About one couple in 20 that depends on condoms for birth control or disease prevention is finding that the condoms break at least 20 percent of the time, according to studies in the United States and abroad.
The studies, examining the role of human behavior in condom failures, found that condoms break most frequently when couples use oil-based lubricants, attempt their own "quality testing," or engage in prolonged sex, said Carol Joanis, of Family Health International (FHI), a non-profit family planning research agency in North Carolina.
Some breakage also is linked to the condoms' age, or exposure to heat, humidity, light and air pollution, which weaken the latex from which most condoms are made.
The high rates of condom failure -- as high as 60 percent for some individuals -- were found among 4 to 6 percent of all condom users in the studies, regardless of age, culture or type of condom.
Failure rates are a worry because, next to abstinence, condoms are regarded as the first line of defense against sexually transmitted diseases, including AIDS. Condom sales rose 60 percent during the late 1980s as concern about AIDS grew.
On the whole, Ms.

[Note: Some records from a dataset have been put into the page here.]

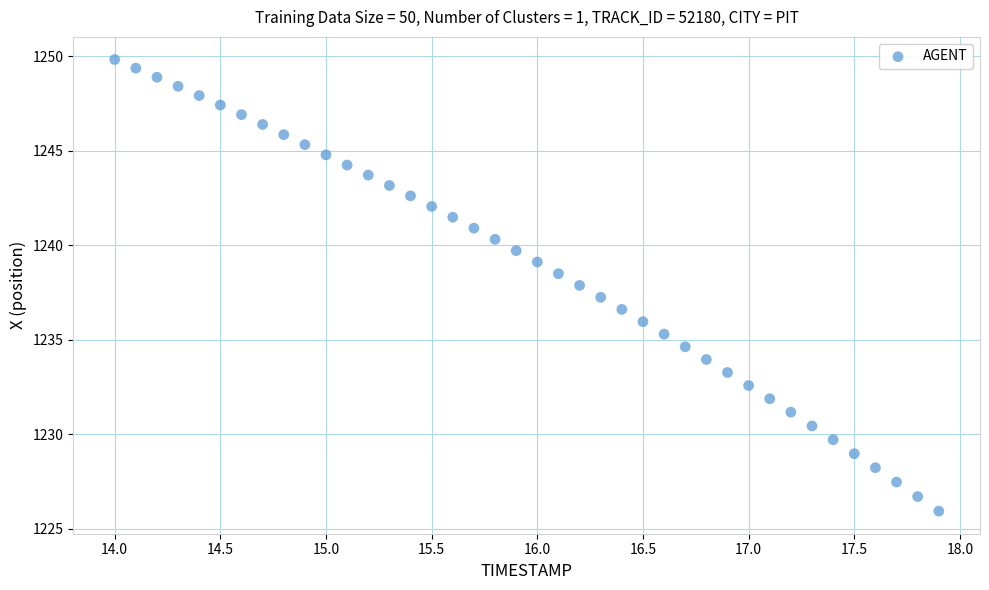

What is the range of X values (max minus min)?

3.9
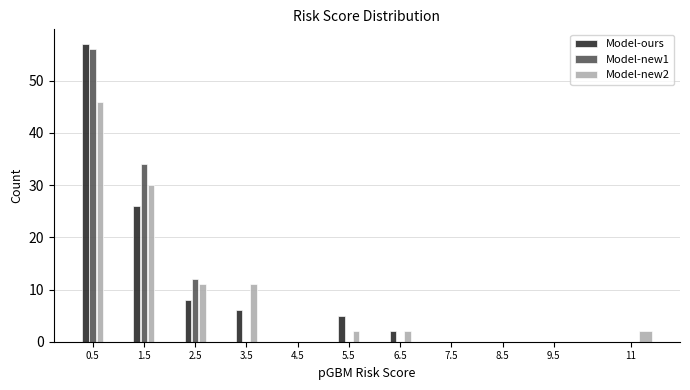

What is the greatest value displayed?

57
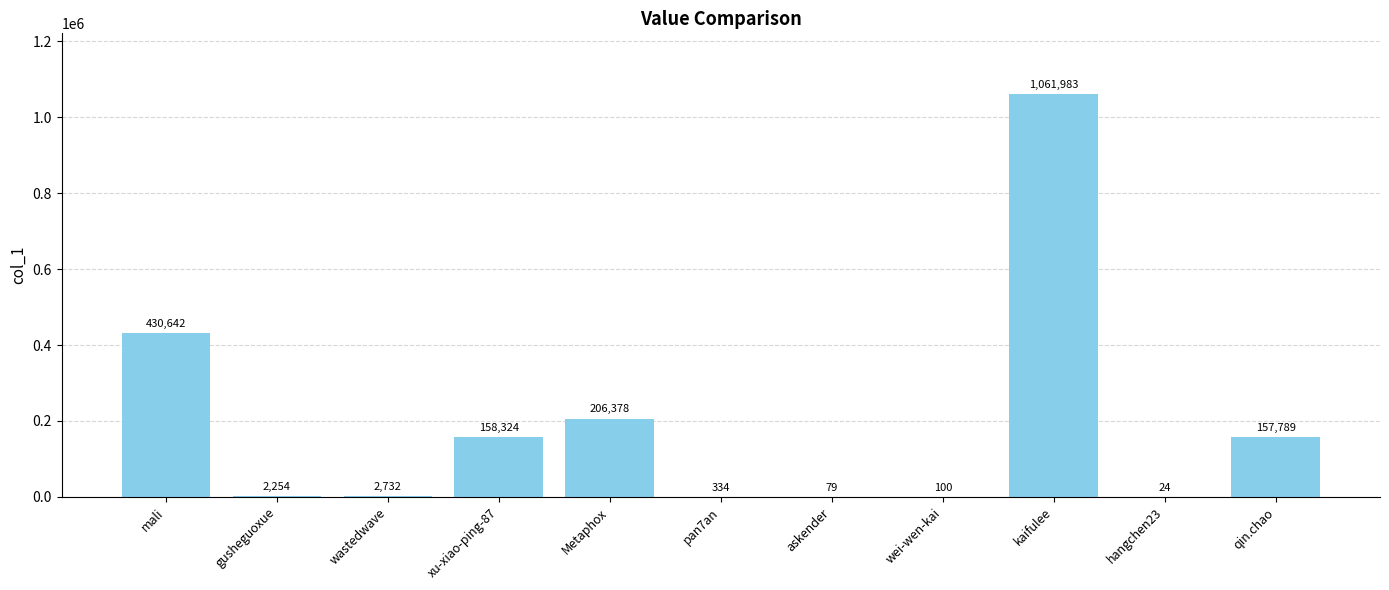

How many data points does each series have?

11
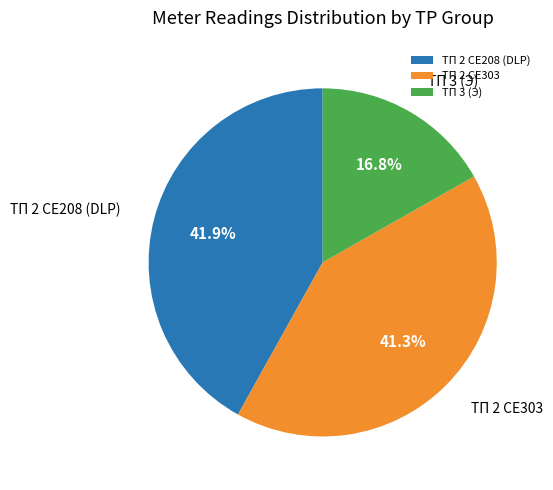

Does any single category account for the majority?

No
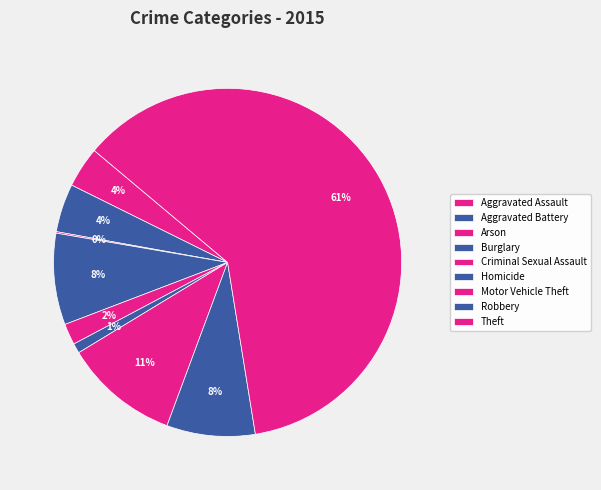

How many segments does this pie chart have?

9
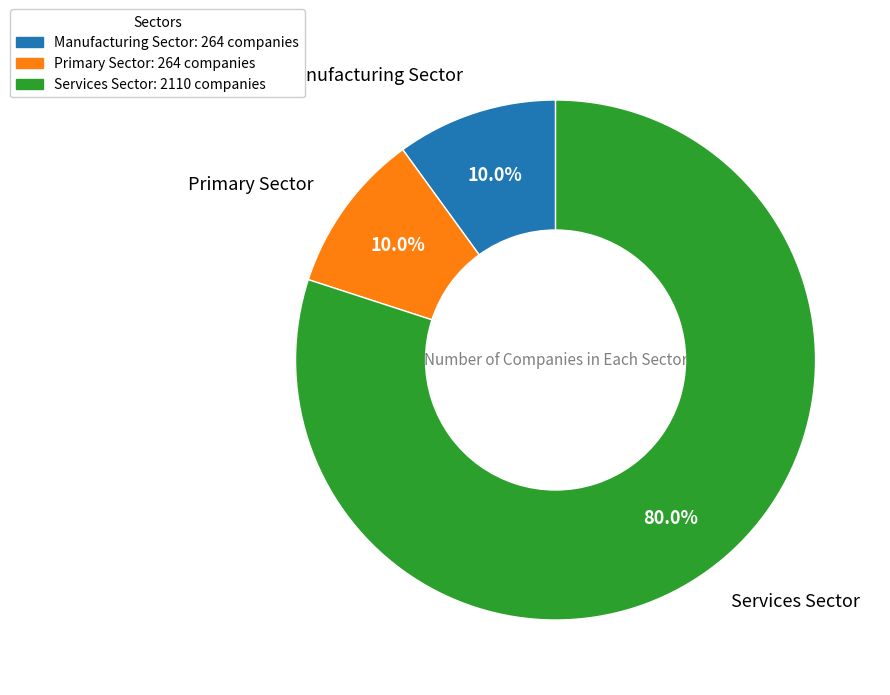

What is the largest slice in the pie chart?

Services Sector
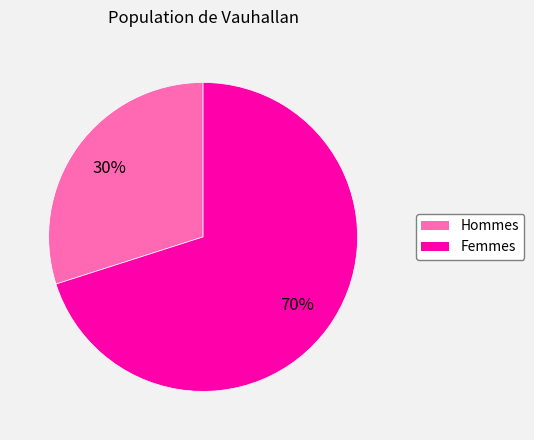

To the nearest percent, what is the average slice percentage?

50%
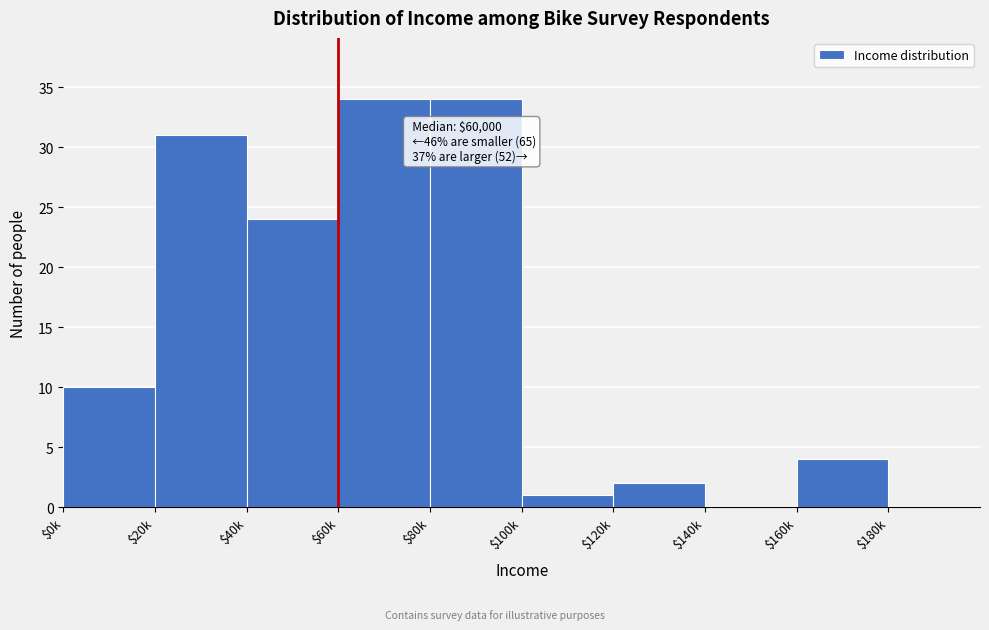

The value at $60k is 34. True or false?

True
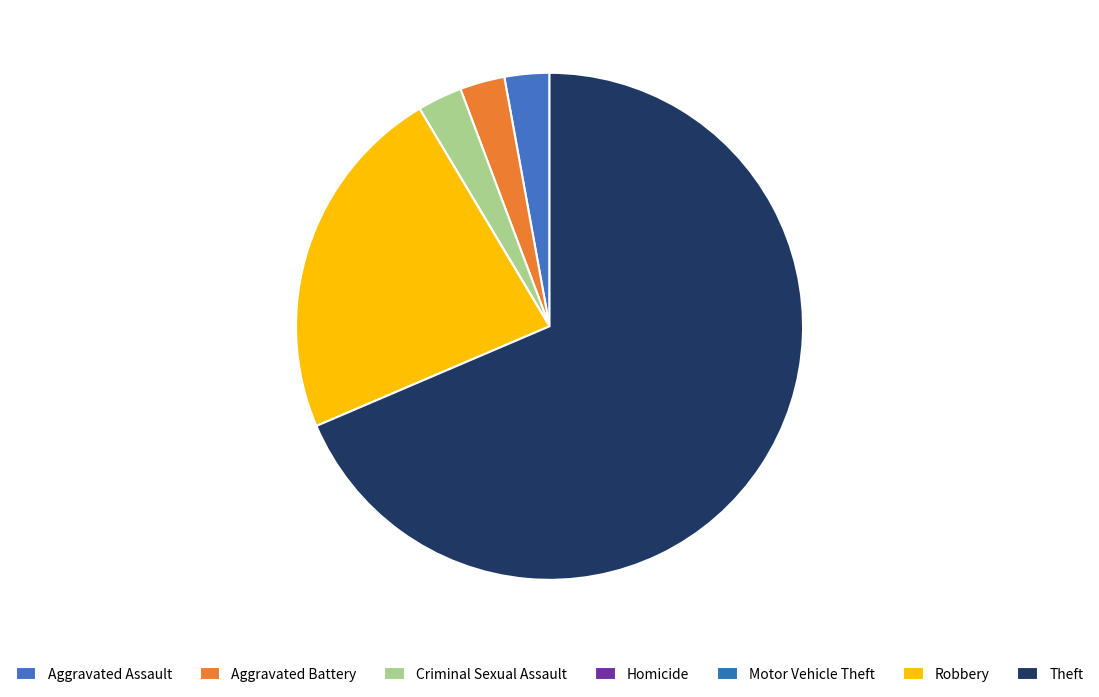

Does Theft account for over 50% of the chart?

Yes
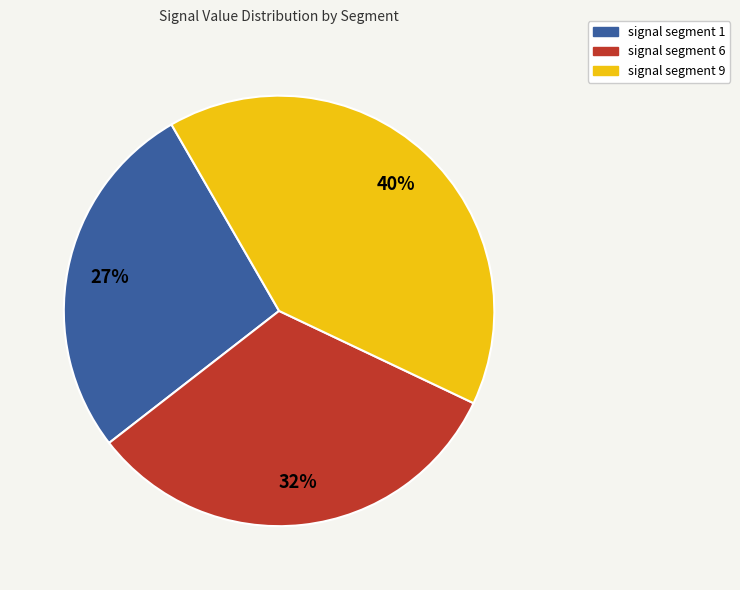

Is there any slice that represents more than half of the pie?

No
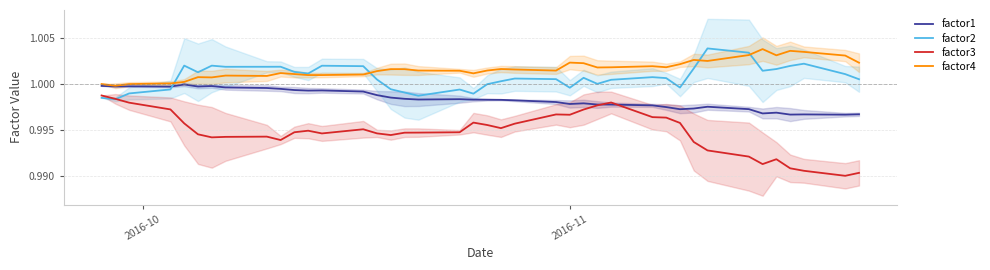

Reading left to right, extract all data points from this chart.

factor1: 1.0	1.0	1.0	1.0	1.0	1.0	1.0	1.0	1.0	1.0	1.0	1.0	1.0	1.0	1.0	1.0	1.0	1.0	1.0	1.0	1.0	1.0	1.0	1.0	1.0	1.0	1.0	1.0	1.0	1.0	1.0	1.0	1.0	1.0	1.0	1.0	1.0	1.0	1.0	1.0
factor2: 1.0	1.0	1.0	1.0	1.0	1.0	1.0	1.0	1.0	1.0	1.0	1.0	1.0	1.0	1.0	1.0	1.0	1.0	1.0	1.0	1.0	1.0	1.0	1.0	1.0	1.0	1.0	1.0	1.0	1.0	1.0	1.0	1.0	1.0	1.0	1.0	1.0	1.0	1.0	1.0
factor3: 1.0	1.0	1.0	1.0	1.0	1.0	1.0	1.0	1.0	1.0	1.0	1.0	1.0	1.0	1.0	1.0	1.0	1.0	1.0	1.0	1.0	1.0	1.0	1.0	1.0	1.0	1.0	1.0	1.0	1.0	1.0	1.0	1.0	1.0	1.0	1.0	1.0	1.0	1.0	1.0
factor4: 1.0	1.0	1.0	1.0	1.0	1.0	1.0	1.0	1.0	1.0	1.0	1.0	1.0	1.0	1.0	1.0	1.0	1.0	1.0	1.0	1.0	1.0	1.0	1.0	1.0	1.0	1.0	1.0	1.0	1.0	1.0	1.0	1.0	1.0	1.0	1.0	1.0	1.0	1.0	1.0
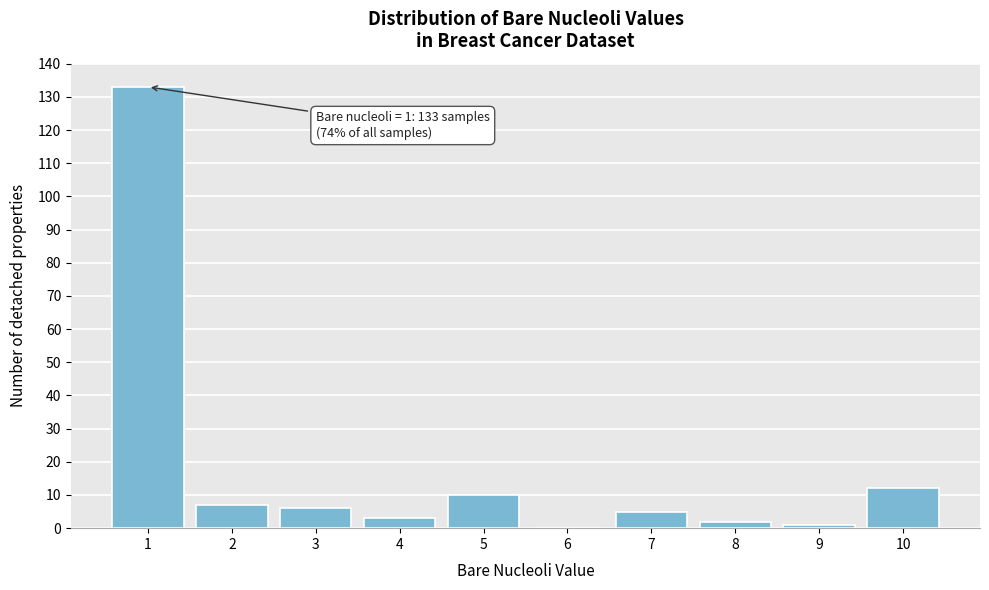

Which range on the x-axis has the tallest bar?

0.5 to 1.5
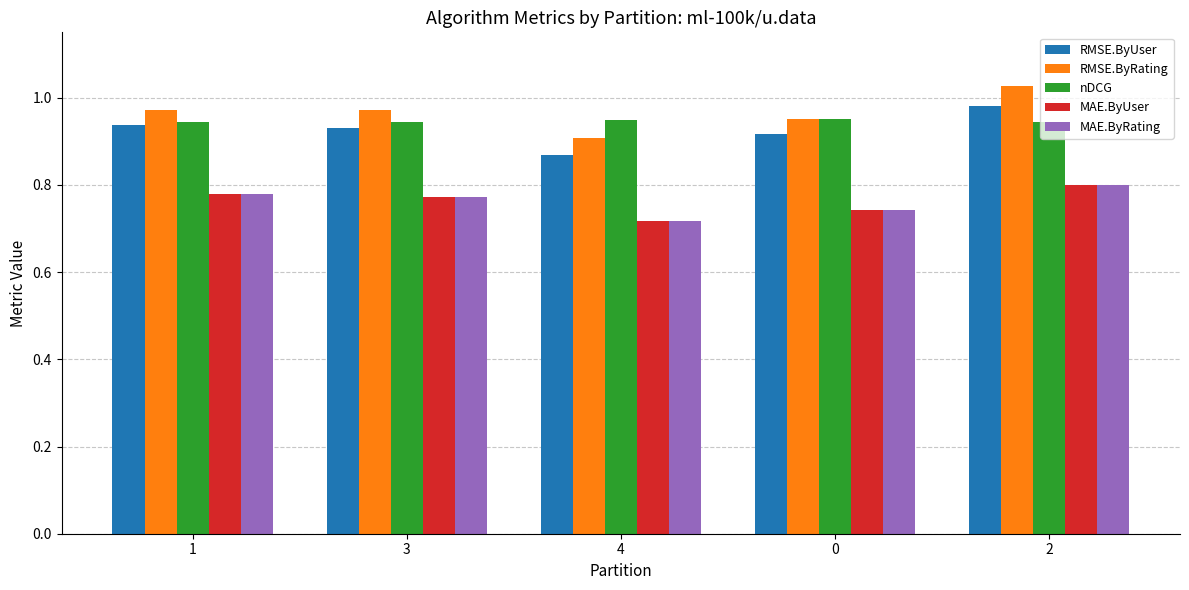

The MAE.ByUser series shows 0.3 at 2. True or false?

False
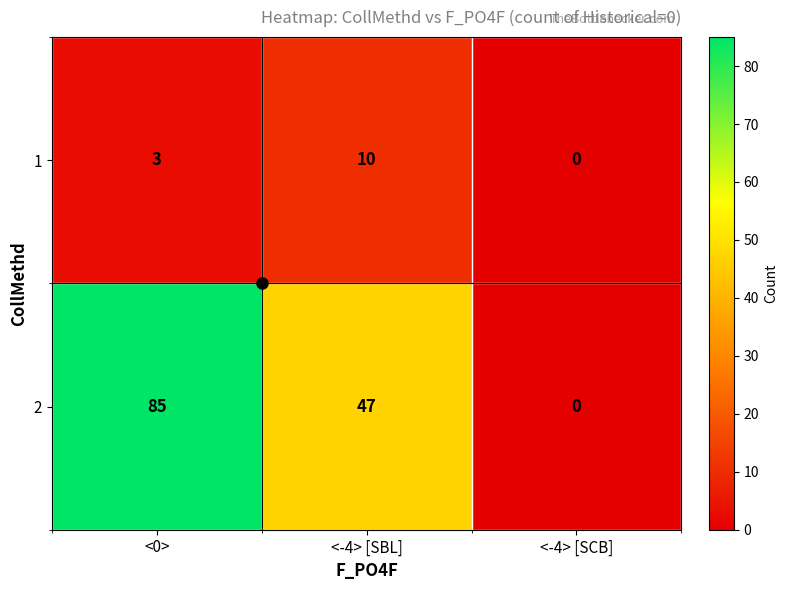

Rank the series at <-4> [SBL] from lowest to highest value.

1, 2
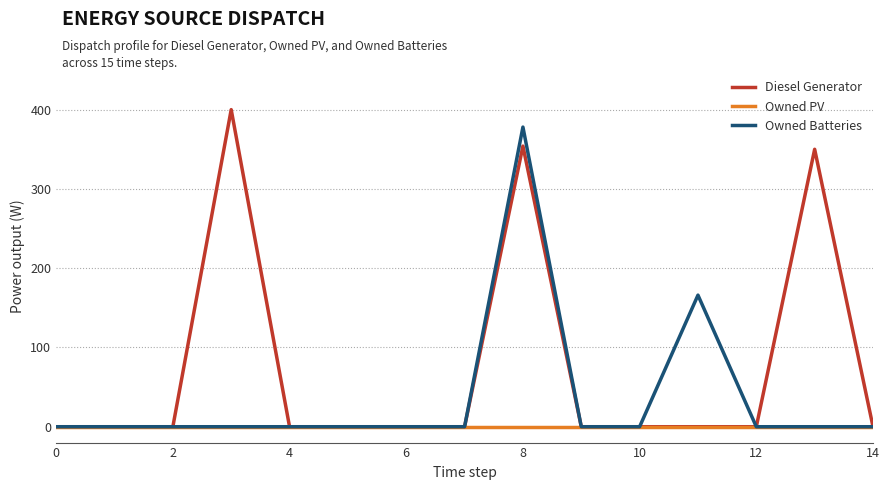

Which series has the largest total across all categories?

Diesel Generator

Joanis said, "condoms are a very reliable product."
The studies completed last December found failure rates ranging from zero to 13 percent. Health officials stress that sexually active people are always far safer with them than without.
"What we have learned. . . is that condom breakage, by and large, occurs with a fairly select group of people," Ms. Joanis said.
Dr. Ronald H. Gray, of the Johns Hopkins School of Hygiene and Public Health, said some people do become pregnant and sick because of condom breakage. But the failure to use condoms consistently, and condoms that fall off during intercourse are probably bigger risk factors than breakage. "These things are really very difficult to study," he said.
In a set of studies conducted over two years, FHI examined sexual practices and condom performance among 1,700 people -- 300 in Raleigh-Durham, N.C., and 1,400 in eight foreign countries.
They found most couples aren't very tough on condoms, Ms. Joanis said. Married or cohabiting couples in the study broke 1 to 2 percent.
"When you get to casual sex, extramarital affairs or lovers, you get a much more vigorous sex act and a higher breakage rate -- 3 to 5 percent," Ms. Joanis said. That's unfortunate, because "these are the people that need the highest protection."
Overall, she said, "the breakage rates range from 0 to 13 percent [during vaginal intercourse] . . . across every culture, country and type of condom."
Other studies have found that anal sex produces higher condom failure rates.
But FHI found that 4 to 6 percent of people in the studies reported they broke more than 20 percent of the condoms they used. Interviewers found several important patterns among these so-called "breakers."
One of the most common mistakes people make, despite package warnings, is using hand lotion, baby oil, Vaseline or some other oil-based product as a lubricant. Laboratory tests have found that oil-based products can reduce a latex condom's strength by 90 percent in as little as 60 seconds.
Eli Carter, senior project manager at FHI, said oil breaks down the cross-linking of molecules that gives latex its strength, "making the latex very weak."
If couples need lubricants, Ms. Joanis said, they should buy water- or silicone-based products designed for such use.
Interviews with people reporting the highest breakage rates have found that many of them unroll, stretch and blow up their condoms to "test" for leaks before using them. Some also pull them on like socks.
"That just weakens them," Ms. Joanis said. Condoms should be unrolled directly and completely onto the penis. Never reuse them.
More effective testing -- water leakage and tensile strength tests -- is done by manufacturers at the factory, Mr. Carter said, following standards set by the U.S. Food and Drug Administration. The FDA also periodically tests condoms made in this country and abroad.
Current FDA regulations allow no more than four weak or leaky condoms in 1,000. If more fail, the entire lot must be discarded.
"All condoms coming into this country must meet these standards also," Mr. Carter said.
Most U.S. manufacturers also add airburst tests, measuring the air that can be blown into a condom before it breaks. Airburst tests aren't required by the FDA, but they are by many countries where U.S. manufacturers sell condoms.
In the first year after the FDA rules took effect in 1987, FDA tests on 115,000 condoms led to the recall of 3 million domestic condoms and rejection of 30 million imported condoms. Five foreign manufacturers were barred from further shipments to the U.S.
A federally funded study at UCLA in 1989 found that 6.6 condoms in 1,000 failed water, tensile or airburst tests. That study, and another by Consumer Reports magazine in March 1989, found sharp differences among brands.